The vital nature of electrical power systems to modern society is well recognized. For instance, the Report of the Commission to Assess the Threat to the United States from Electromagnetic Pulse (EMP) Attack, Critical National Infrastructures, US Government Printing Office, April 2008, states at page 17:                The functioning of society and the economy is critically dependent upon the availability of electricity. Essentially every aspect of American society requires electrical power to function. Contemporary U.S. society is not structured, nor does it have the means, to provide for the needs of nearly 300 million Americans without electricity. Continued electrical supply is necessary for sustaining water supplies, production and distribution of food, fuel, communications, and everything else that is a part of our economy. Continuous, reliable electrical supply within very tight frequency boundaries is a critical element to the continued existence and growth of the United States and most developed countries.        
The foregoing Commission Report further discusses the threat of attack to electrical power systems by an electromagnetic pulse arising from a nuclear explosion, and also refers to the naturally occurring threats to electrical power systems from geomagnetic storms. Commission Report at page 18. As used herein, electrical power systems connotes systems for generating electrical power, transmitting that power over short to long distances and distributing that power to end users.
Based on published empirical data, it is generally accepted that an EMP event can render various components of an electrical power system inoperative. Two such electrical components, electrical generators for producing electricity and electrical transformers for stepping up or stepping down voltage levels as required for power transmission or distribution, are obviously vital. If generators or transformers cease to operate, the power system fails and society as we know it ends.

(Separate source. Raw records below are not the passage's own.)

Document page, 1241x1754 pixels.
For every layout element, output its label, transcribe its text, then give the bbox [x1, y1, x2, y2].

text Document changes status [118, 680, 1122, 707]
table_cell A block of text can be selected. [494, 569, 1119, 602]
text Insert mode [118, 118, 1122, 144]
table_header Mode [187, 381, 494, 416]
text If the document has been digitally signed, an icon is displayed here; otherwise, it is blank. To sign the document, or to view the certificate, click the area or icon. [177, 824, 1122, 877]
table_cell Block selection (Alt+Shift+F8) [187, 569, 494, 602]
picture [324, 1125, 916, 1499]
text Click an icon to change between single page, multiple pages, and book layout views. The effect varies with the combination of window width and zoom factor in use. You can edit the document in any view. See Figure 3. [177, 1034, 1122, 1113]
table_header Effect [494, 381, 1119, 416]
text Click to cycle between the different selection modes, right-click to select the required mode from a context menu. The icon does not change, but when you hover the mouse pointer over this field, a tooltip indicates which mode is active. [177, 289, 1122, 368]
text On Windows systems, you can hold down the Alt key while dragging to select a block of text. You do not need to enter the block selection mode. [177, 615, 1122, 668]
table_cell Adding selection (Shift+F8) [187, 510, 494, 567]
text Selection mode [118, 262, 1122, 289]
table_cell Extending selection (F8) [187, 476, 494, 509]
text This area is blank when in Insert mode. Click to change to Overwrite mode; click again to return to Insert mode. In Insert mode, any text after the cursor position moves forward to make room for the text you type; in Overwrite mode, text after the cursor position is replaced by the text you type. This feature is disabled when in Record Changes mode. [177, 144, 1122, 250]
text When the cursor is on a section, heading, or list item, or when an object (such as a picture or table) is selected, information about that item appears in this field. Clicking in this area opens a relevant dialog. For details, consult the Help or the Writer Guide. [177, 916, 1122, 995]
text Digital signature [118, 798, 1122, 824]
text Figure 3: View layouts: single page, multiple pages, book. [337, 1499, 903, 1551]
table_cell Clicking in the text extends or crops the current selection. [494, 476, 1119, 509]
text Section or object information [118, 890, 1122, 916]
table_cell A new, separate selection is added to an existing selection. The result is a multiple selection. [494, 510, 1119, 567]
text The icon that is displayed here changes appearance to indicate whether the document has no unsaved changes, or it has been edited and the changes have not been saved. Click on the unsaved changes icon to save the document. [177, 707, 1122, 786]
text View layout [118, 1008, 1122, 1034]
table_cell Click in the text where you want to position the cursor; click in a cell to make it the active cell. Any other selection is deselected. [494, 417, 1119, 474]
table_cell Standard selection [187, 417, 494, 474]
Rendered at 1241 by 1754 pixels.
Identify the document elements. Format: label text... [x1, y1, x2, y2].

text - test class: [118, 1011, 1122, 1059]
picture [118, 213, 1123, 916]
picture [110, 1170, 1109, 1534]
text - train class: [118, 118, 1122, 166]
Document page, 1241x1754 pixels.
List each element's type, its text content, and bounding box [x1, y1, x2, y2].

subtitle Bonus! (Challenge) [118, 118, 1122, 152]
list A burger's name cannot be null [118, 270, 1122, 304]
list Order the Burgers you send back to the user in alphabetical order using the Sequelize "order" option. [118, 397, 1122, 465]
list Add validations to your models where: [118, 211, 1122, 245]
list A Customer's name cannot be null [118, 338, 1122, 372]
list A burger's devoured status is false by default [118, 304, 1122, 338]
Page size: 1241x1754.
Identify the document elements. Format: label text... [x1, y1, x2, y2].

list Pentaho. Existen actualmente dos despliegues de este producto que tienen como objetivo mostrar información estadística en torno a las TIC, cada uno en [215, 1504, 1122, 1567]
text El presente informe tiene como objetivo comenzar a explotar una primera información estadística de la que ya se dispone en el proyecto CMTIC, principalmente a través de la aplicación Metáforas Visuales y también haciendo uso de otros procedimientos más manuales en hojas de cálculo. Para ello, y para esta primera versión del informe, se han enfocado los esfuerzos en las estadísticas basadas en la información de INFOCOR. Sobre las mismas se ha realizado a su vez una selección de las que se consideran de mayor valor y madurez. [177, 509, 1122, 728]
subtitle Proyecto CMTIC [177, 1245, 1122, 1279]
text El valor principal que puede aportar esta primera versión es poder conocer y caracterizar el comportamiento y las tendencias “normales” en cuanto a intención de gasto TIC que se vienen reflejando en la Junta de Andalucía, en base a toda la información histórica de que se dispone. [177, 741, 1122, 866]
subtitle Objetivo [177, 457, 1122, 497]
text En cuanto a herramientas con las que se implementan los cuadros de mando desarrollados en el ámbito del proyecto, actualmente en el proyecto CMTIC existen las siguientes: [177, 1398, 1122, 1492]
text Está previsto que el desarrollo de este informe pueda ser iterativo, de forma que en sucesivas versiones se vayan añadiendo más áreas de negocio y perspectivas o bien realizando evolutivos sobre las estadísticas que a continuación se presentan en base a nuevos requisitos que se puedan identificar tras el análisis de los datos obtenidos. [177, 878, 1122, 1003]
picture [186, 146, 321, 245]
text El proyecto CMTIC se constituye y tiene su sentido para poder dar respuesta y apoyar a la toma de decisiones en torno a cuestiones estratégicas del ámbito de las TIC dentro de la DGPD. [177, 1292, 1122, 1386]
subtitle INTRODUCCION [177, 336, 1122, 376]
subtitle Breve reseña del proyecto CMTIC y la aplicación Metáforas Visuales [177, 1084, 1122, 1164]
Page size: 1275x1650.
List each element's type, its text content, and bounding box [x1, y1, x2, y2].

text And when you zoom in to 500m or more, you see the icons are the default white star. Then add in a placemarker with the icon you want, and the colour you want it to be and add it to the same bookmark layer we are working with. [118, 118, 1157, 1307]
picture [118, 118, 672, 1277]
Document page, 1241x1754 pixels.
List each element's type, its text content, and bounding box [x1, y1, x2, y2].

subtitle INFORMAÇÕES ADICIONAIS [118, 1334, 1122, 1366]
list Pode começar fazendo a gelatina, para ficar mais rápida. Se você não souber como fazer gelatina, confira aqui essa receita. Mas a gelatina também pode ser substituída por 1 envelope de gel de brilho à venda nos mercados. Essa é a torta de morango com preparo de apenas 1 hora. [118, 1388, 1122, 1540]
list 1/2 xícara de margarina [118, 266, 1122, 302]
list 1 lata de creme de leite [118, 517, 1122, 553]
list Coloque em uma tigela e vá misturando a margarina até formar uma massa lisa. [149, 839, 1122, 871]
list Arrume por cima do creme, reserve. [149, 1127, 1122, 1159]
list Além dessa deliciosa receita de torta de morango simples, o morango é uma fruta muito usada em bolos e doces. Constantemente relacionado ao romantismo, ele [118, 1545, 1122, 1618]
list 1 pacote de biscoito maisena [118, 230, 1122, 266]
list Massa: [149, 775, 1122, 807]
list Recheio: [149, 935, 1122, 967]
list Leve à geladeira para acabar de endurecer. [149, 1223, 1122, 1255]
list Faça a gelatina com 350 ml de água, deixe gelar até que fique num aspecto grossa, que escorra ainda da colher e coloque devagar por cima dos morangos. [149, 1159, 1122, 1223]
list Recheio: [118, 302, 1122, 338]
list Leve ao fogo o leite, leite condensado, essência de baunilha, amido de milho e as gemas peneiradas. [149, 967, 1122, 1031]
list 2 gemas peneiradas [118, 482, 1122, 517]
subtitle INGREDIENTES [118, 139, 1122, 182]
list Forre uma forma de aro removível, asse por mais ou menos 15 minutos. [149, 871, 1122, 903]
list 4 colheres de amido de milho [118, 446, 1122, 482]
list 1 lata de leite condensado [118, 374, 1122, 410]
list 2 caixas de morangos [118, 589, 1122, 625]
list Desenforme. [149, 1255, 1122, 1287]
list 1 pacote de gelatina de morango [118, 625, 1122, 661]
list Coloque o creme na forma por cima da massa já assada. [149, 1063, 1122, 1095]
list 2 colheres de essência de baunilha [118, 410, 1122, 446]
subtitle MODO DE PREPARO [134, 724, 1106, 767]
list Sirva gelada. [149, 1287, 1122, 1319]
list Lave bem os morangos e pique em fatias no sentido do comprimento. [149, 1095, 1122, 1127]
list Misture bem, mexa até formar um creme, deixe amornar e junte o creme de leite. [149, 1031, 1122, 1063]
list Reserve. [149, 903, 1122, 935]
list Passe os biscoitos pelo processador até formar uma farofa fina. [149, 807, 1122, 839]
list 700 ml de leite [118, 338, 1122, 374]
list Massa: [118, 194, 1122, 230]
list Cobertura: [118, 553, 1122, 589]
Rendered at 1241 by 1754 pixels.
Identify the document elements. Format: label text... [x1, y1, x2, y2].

Both components require a long lead time to build (e.g., 3-5 years for transformers and up to 10 years for generators) if the demand from them is normal; that is, if failures occur after expected product lifetimes. However, if the demand for generators and transformers surge due to their premature failure resulting from an EMP event, the lead time to build them increases even further and likely dramatically.
It would therefore be desirable to provide a method for preventing various forms of EMP from reaching and rendering inoperative components of a power supply system. The various forms of EMP include an unwanted transient electromagnetic pulse arising from nuclear electromagnetic pulse events (NEMP), non-nuclear electromagnetic pulse (NNEMP) events creating a pulse with a rise time of less than 500 picoseconds and a field strength (e.g., in excess of 20 volts per meter) sufficient to reach and render inoperative components of an electrical power supply system as defined above, or geomagnetically-induced currents (GIC) arising from coronal mass ejections of solar storms or other EMP events. These EMP's are classified herein as extraordinary electromagnetic pulses (EEMP's).
Another problem in the prior art relates to how to accurately measure high-speed current pulses, such as GIC. Prior art techniques for high speed current-pulse measurements are almost exclusively inferential. The U.S. National Institute of Standard and Technologies (NIST) prefers direct measurements wherever possible rather than inferential measurements. The numerical calculations associated with inferential measurement techniques increase the likelihood of errors in correcting raw data to inferentially arrive at an actual measurement. This is because the numerical calculations required are complex, there is an impetus to simplify the calculations, a process which almost always leads to the introduction of errors.
There are three overriding reasons for having a high-accuracy high-speed current shunt, as follows:                1. Provide real-time monitoring means to guide the manufacture of devices to protect electrical components of a power system from EEMP events.        2. Provide high speed output for control circuitry.        3. Provide high speed output for system operator notification of an EEMP event.        
Therefore, it would be desirable to provide a direct technique for measurement of high-speed current pulses.